Kill Alex Cross (Alex Cross 18)
Page 35
“Now, please?”
I held the door for her and we walked to the far end of the house before either of us spoke. Then she jumped in first.
“The girl’s got nowhere to go,” she said. “She just needs a place to sleep where she doesn’t have to keep one eye open all the time.”
I ran my hand over my head, trying to gather some patience at the end of this very long day. “That’s what Child and Family Services is for,” I said.
“Why? So they can put her in the warehouse?” Nana said, and pointed up at me. “That’s right, I know what they call it down at the police department, so don’t even try that on me, mister.”
I couldn’t argue that point. The temporary holding facility where Ava would probably land was, in fact, pretty bleak, and it was called “the warehouse.”
“The poor thing’s been on the street for a month,” Nana added.
“So she says.”
“Look at her! She’s no bigger than my little finger. I don’t need a polygraph to tell me no one’s been looking after that child. Do you?”
Bree had wandered out behind us. She’d been playing Switzerland so far, but she spoke up now.
“For what it’s worth, Alex, her story checks out. The mother’s name she gave us is Olivia Williams. There was an Olivia Williams who died of a heroin overdose, DOA, at Washington Hospital on August tenth. Also, Kramer Middle School had an Ava Williams enrolled last year, but she hasn’t shown up for seventh grade.”
Nana gave me a told-you-so kind of glare. I could feel myself losing ground already.
“What about the father?” I said. “Other family? You check any of that?”
“Nothing on the school records. I think she really is alone,” Bree said.
“Damon’s room is just sitting empty up there. Besides, I already put clean sheets on the bed,” Nana said. Like that settled everything. The fact that I owned this house didn’t seem to count for much right now. Not enough, anyway.
“All right,” I said. “One night. But first thing tomorrow, Bree’s taking her over to CFS.”
“We’ll see,” Nana said.
“And I’m putting a lock on Damon’s door.”
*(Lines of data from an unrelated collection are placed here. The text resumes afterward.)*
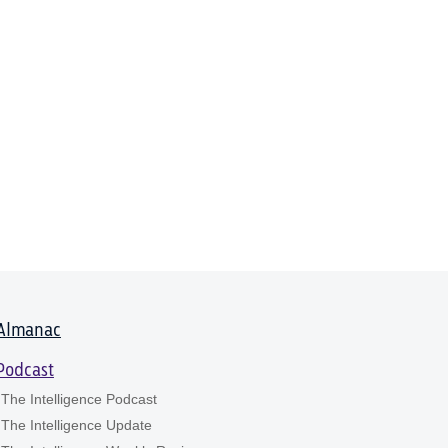
Almanac
Podcast
The Intelligence Podcast
The Intelligence Update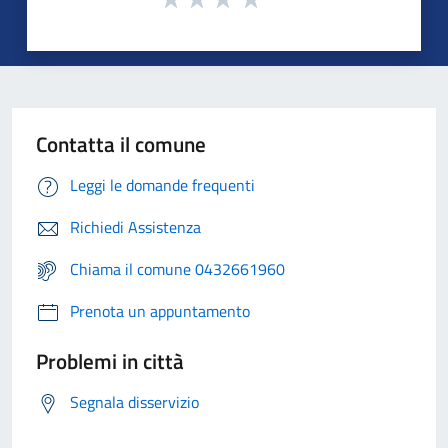
Contatta il comune
Leggi le domande frequenti
Richiedi Assistenza
Chiama il comune 0432661960
Prenota un appuntamento
Problemi in città
Segnala disservizio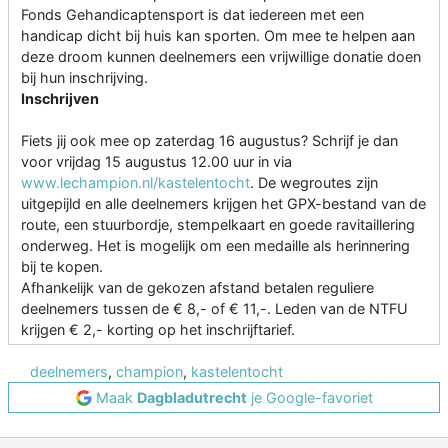
Fonds Gehandicaptensport is dat iedereen met een
handicap dicht bij huis kan sporten. Om mee te helpen aan
deze droom kunnen deelnemers een vrijwillige donatie doen
bij hun inschrijving.
Inschrijven
Fiets jij ook mee op zaterdag 16 augustus? Schrijf je dan
voor vrijdag 15 augustus 12.00 uur in via
www.lechampion.nl/kastelentocht
. De wegroutes zijn
uitgepijld en alle deelnemers krijgen het GPX-bestand van de
route, een stuurbordje, stempelkaart en goede ravitaillering
onderweg. Het is mogelijk om een medaille als herinnering
bij te kopen.
Afhankelijk van de gekozen afstand betalen reguliere
deelnemers tussen de € 8,- of € 11,-. Leden van de NTFU
krijgen € 2,- korting op het inschrijftarief.
deelnemers
,
champion
,
kastelentocht
Maak
Dagbladutrecht
je Google-favoriet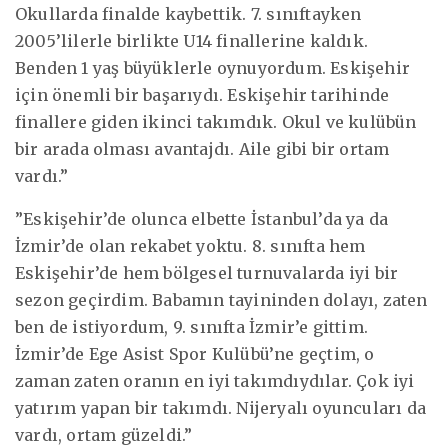
Okullarda finalde kaybettik. 7. sınıftayken
2005’lilerle birlikte U14 finallerine kaldık.
Benden 1 yaş büyüklerle oynuyordum. Eskişehir
için önemli bir başarıydı. Eskişehir tarihinde
finallere giden ikinci takımdık. Okul ve kulübün
bir arada olması avantajdı. Aile gibi bir ortam
vardı.”
”Eskişehir’de olunca elbette İstanbul’da ya da
İzmir’de olan rekabet yoktu. 8. sınıfta hem
Eskişehir’de hem bölgesel turnuvalarda iyi bir
sezon geçirdim. Babamın tayininden dolayı, zaten
ben de istiyordum, 9. sınıfta İzmir’e gittim.
İzmir’de Ege Asist Spor Kulübü’ne geçtim, o
zaman zaten oranın en iyi takımdıydılar. Çok iyi
yatırım yapan bir takımdı. Nijeryalı oyuncuları da
vardı, ortam güzeldi.”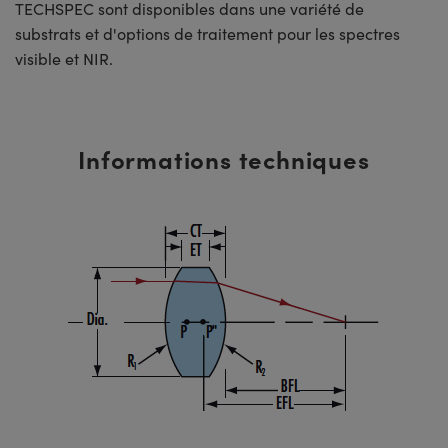
TECHSPEC sont disponibles dans une variété de
substrats et d'options de traitement pour les spectres
visible et NIR.
Informations techniques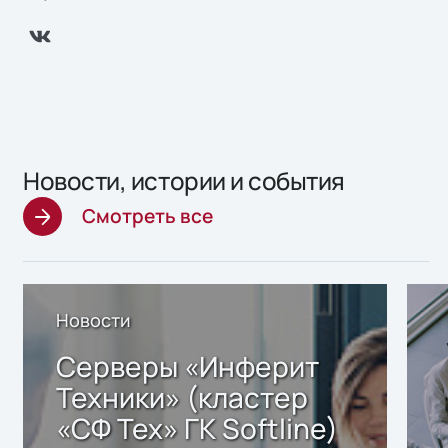
Новости, истории и события
Смотреть все
Новости
Серверы «Инферит
Техники» (кластер
«СФ Тех» ГК Softline)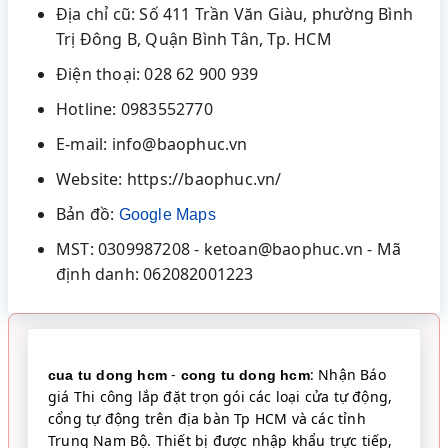
Địa chỉ cũ: Số 411 Trần Văn Giàu, phường Bình
Trị Đông B, Quận Bình Tân, Tp. HCM
Điện thoại: 028 62 900 939
Hotline: 0983552770
E-mail: info@baophuc.vn
Website: https://baophuc.vn/
Bản đồ:
Google Maps
MST: 0309987208 - ketoan@baophuc.vn - Mã
định danh: 062082001223
-
: Nhận Báo
cua tu dong hcm
cong tu dong hcm
giá Thi công lắp đặt trọn gói các loại cửa tự động,
cổng tự động trên địa bàn Tp HCM và các tỉnh
Trung Nam Bộ. Thiết bị được nhập khẩu trực tiếp,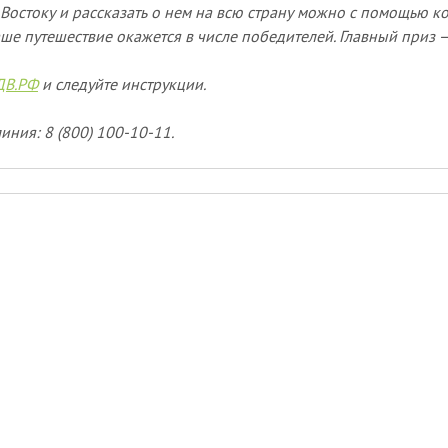
Востоку и рассказать о нем на всю страну можно с помощью к
ше путешествие окажется в числе победителей. Главный приз 
ДВ.РФ
и следуйте инструкции.
иния: 8 (800) 100-10-11.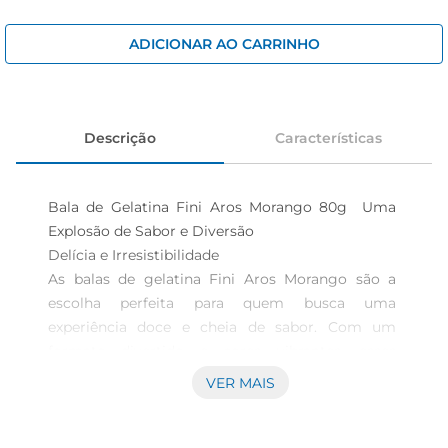
iogurte
papel higiênico
ADICIONAR AO CARRINHO
cerveja
Descrição
Características
Bala de Gelatina Fini Aros Morango 80g  Uma 
Explosão de Sabor e Diversão

Delícia e Irresistibilidade  

As balas de gelatina Fini Aros Morango são a 
escolha perfeita para quem busca uma 
experiência doce e cheia de sabor. Com um 
formato divertido e cores vibrantes, esses 
pequenos aros são feitos para encantar todos os 
VER MAIS
paladares. Cada embalagem de 80g traz uma 
combinação irresistível que conquista a todos, 
tornandose uma opção ideal para compartilhar 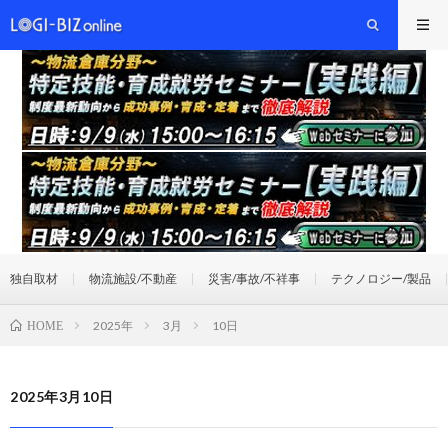
独自取材
物流施設/不動産
災害/事故/不祥事
テクノロジー/製品
2025年
3月
10日
HOME
2025年3月10日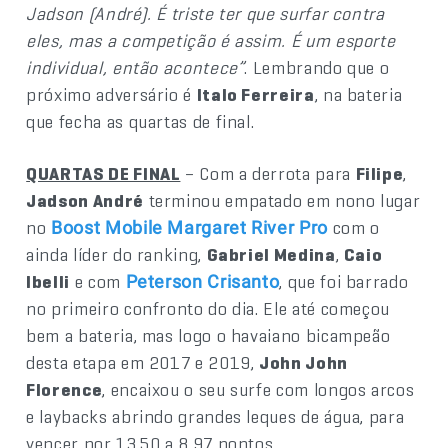
Jadson (André). É triste ter que surfar contra
eles, mas a competição é assim. É um esporte
individual, então acontece”
. Lembrando que o
próximo adversário é
Italo Ferreira
, na bateria
que fecha as quartas de final.
QUARTAS DE FINAL
– Com a derrota para
Filipe
,
Jadson André
terminou empatado em nono lugar
no
com o
Boost Mobile Margaret River Pro
ainda líder do ranking,
Gabriel Medina
,
Caio
Ibelli
e com
, que foi barrado
Peterson Crisanto
no primeiro confronto do dia. Ele até começou
bem a bateria, mas logo o havaiano bicampeão
desta etapa em 2017 e 2019,
John John
Florence
, encaixou o seu surfe com longos arcos
e laybacks abrindo grandes leques de água, para
vencer por 13,50 a 8,97 pontos.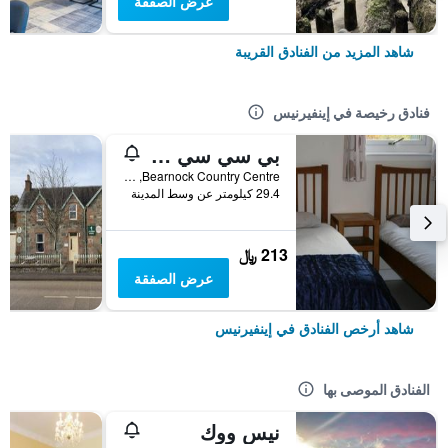
عرض الصفقة
شاهد المزيد من الفنادق القريبة
فنادق رخيصة في إينفيرنيس
بي سي سي لوخ نيس هوستل
Bearnock Country Centre, إينفيرنيس, المملكة المتحدة
29.4 كيلومتر عن وسط المدينة
213 ﷼
عرض الصفقة
شاهد أرخص الفنادق في إينفيرنيس
الفنادق الموصى بها
نيس ووك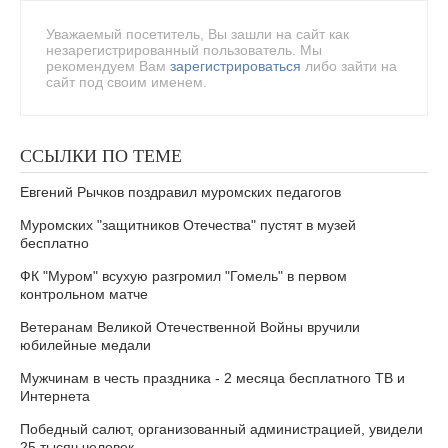
Уважаемый посетитель, Вы зашли на сайт как
незарегистрированный пользователь. Мы
рекомендуем Вам
зарегистрироваться
либо зайти на
сайт под своим именем.
ССЫЛКИ ПО ТЕМЕ
Евгений Рычков поздравил муромских педагогов
Муромских "защитников Отечества" пустят в музей
бесплатно
ФК "Муром" всухую разгромил "Гомель" в первом
контрольном матче
Ветеранам Великой Отечественной Войны вручили
юбилейные медали
Мужчинам в честь праздника - 2 месяца бесплатного ТВ и
Интернета
Победный салют, организованный администрацией, увидели
25 тысяч человек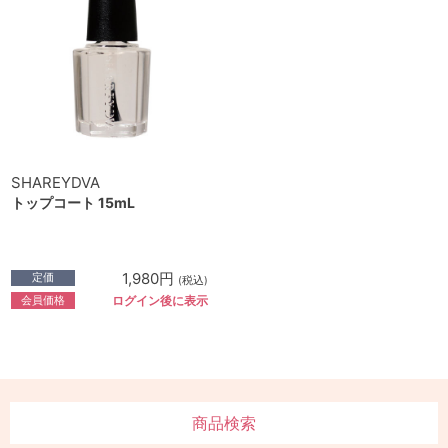
SHAREYDVA
トップコート 15mL
1,980円
定価
(税込)
会員価格
ログイン後に表示
商品検索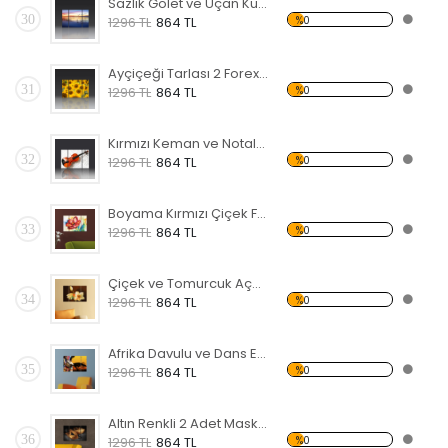
Sazlık Gölet ve Uçan Kuşlar Forex Tablo
30
%0
1296 TL
864 TL
Ayçiçeği Tarlası 2 Forex Tablo
31
%0
1296 TL
864 TL
Kırmızı Keman ve Notalar Forex Tablo
32
%0
1296 TL
864 TL
Boyama Kırmızı Çiçek Forex Tablo
33
%0
1296 TL
864 TL
Çiçek ve Tomurcuk Açmış Manolya Forex Tablo
34
%0
1296 TL
864 TL
Afrika Davulu ve Dans Eden Siyahi Forex Tablo
35
%0
1296 TL
864 TL
Altın Renkli 2 Adet Maske Forex Tablo
36
%0
1296 TL
864 TL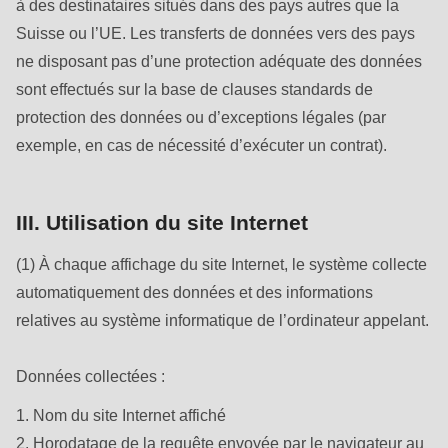
597
à des destinataires situés dans des pays autres que la
of
Suisse ou l’UE. Les transferts de données vers des pays
modules/custom/rondo_contact/src/ContactService.php
).
ne disposant pas d’une protection adéquate des données
sont effectués sur la base de clauses standards de
protection des données ou d’exceptions légales (par
exemple, en cas de nécessité d’exécuter un contrat).
III. Utilisation du site Internet
(1) À chaque affichage du site Internet, le système collecte
automatiquement des données et des informations
relatives au système informatique de l’ordinateur appelant.
Données collectées :
1. Nom du site Internet affiché
2. Horodatage de la requête envoyée par le navigateur au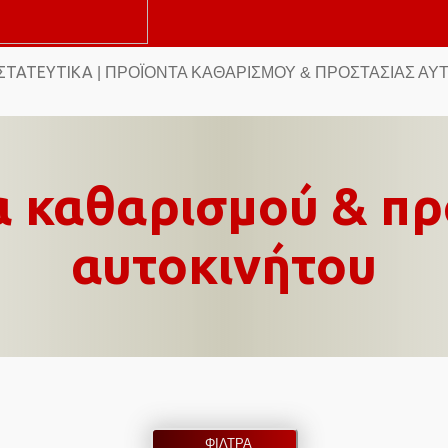
ΣΤΑΤΕΥΤΙΚΆ
| ΠΡΟΪΌΝΤΑ ΚΑΘΑΡΙΣΜΟΎ & ΠΡΟΣΤΑΣΊΑΣ ΑΥ
α καθαρισμού & πρ
αυτοκινήτου
ΦΙΛΤΡΑ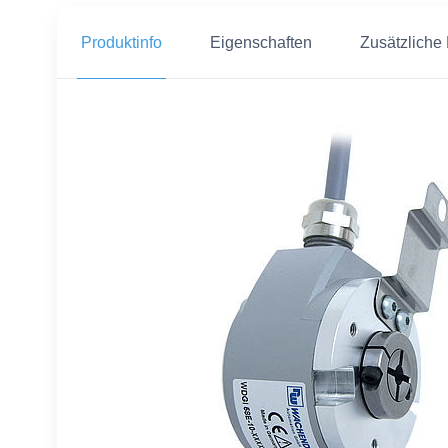
Produktinfo
Eigenschaften
Zusätzliche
“You most certainly are not!” she told me. “You can sleep out in the hall if you like. Now if you’ll excuse me, we’ve got a guest in the kitchen.”
I looked at Bree again, but her expression said it all: If you can’t budge Nana, how do you expect me to?
“One night,” I said again.
“We’ll see,” Nana said.
BREE TOOK A little nap after dinner bef
ore she went to her shift at work. I snuggled with her until she was asleep, then I went up in the attic to work some myself.
I must have fallen asleep at my desk and when I woke up Bree was gone and everyone else was sleeping. I checked on Ava and she was out for the count. Then I went to bed — alone.
I hated leaving everything so undone the next morning, but it wasn’t exactly a call-in-sick kind of day. I got up at four thirty and made it out to Langley by six.
The morning was a beauty, a burst of burnt orange on the horizon, but I wasn’t going to see much more of it, was I?
The truth was, I didn’t want to be anchored at LX1. Cops are creatures of the field. It’s where we do our best work. I wanted to be out there chasing leads and working the case at street level. That’s where I might actually do some good.
Then about halfway through the day, I got my wish. Kind of.
It was just after one o’clock. Peter Lindley came out of his makeshift office at the command center and waved to get my attention. Half a dozen agents and supervisors were coming out behind him, and he motioned me over. I was next.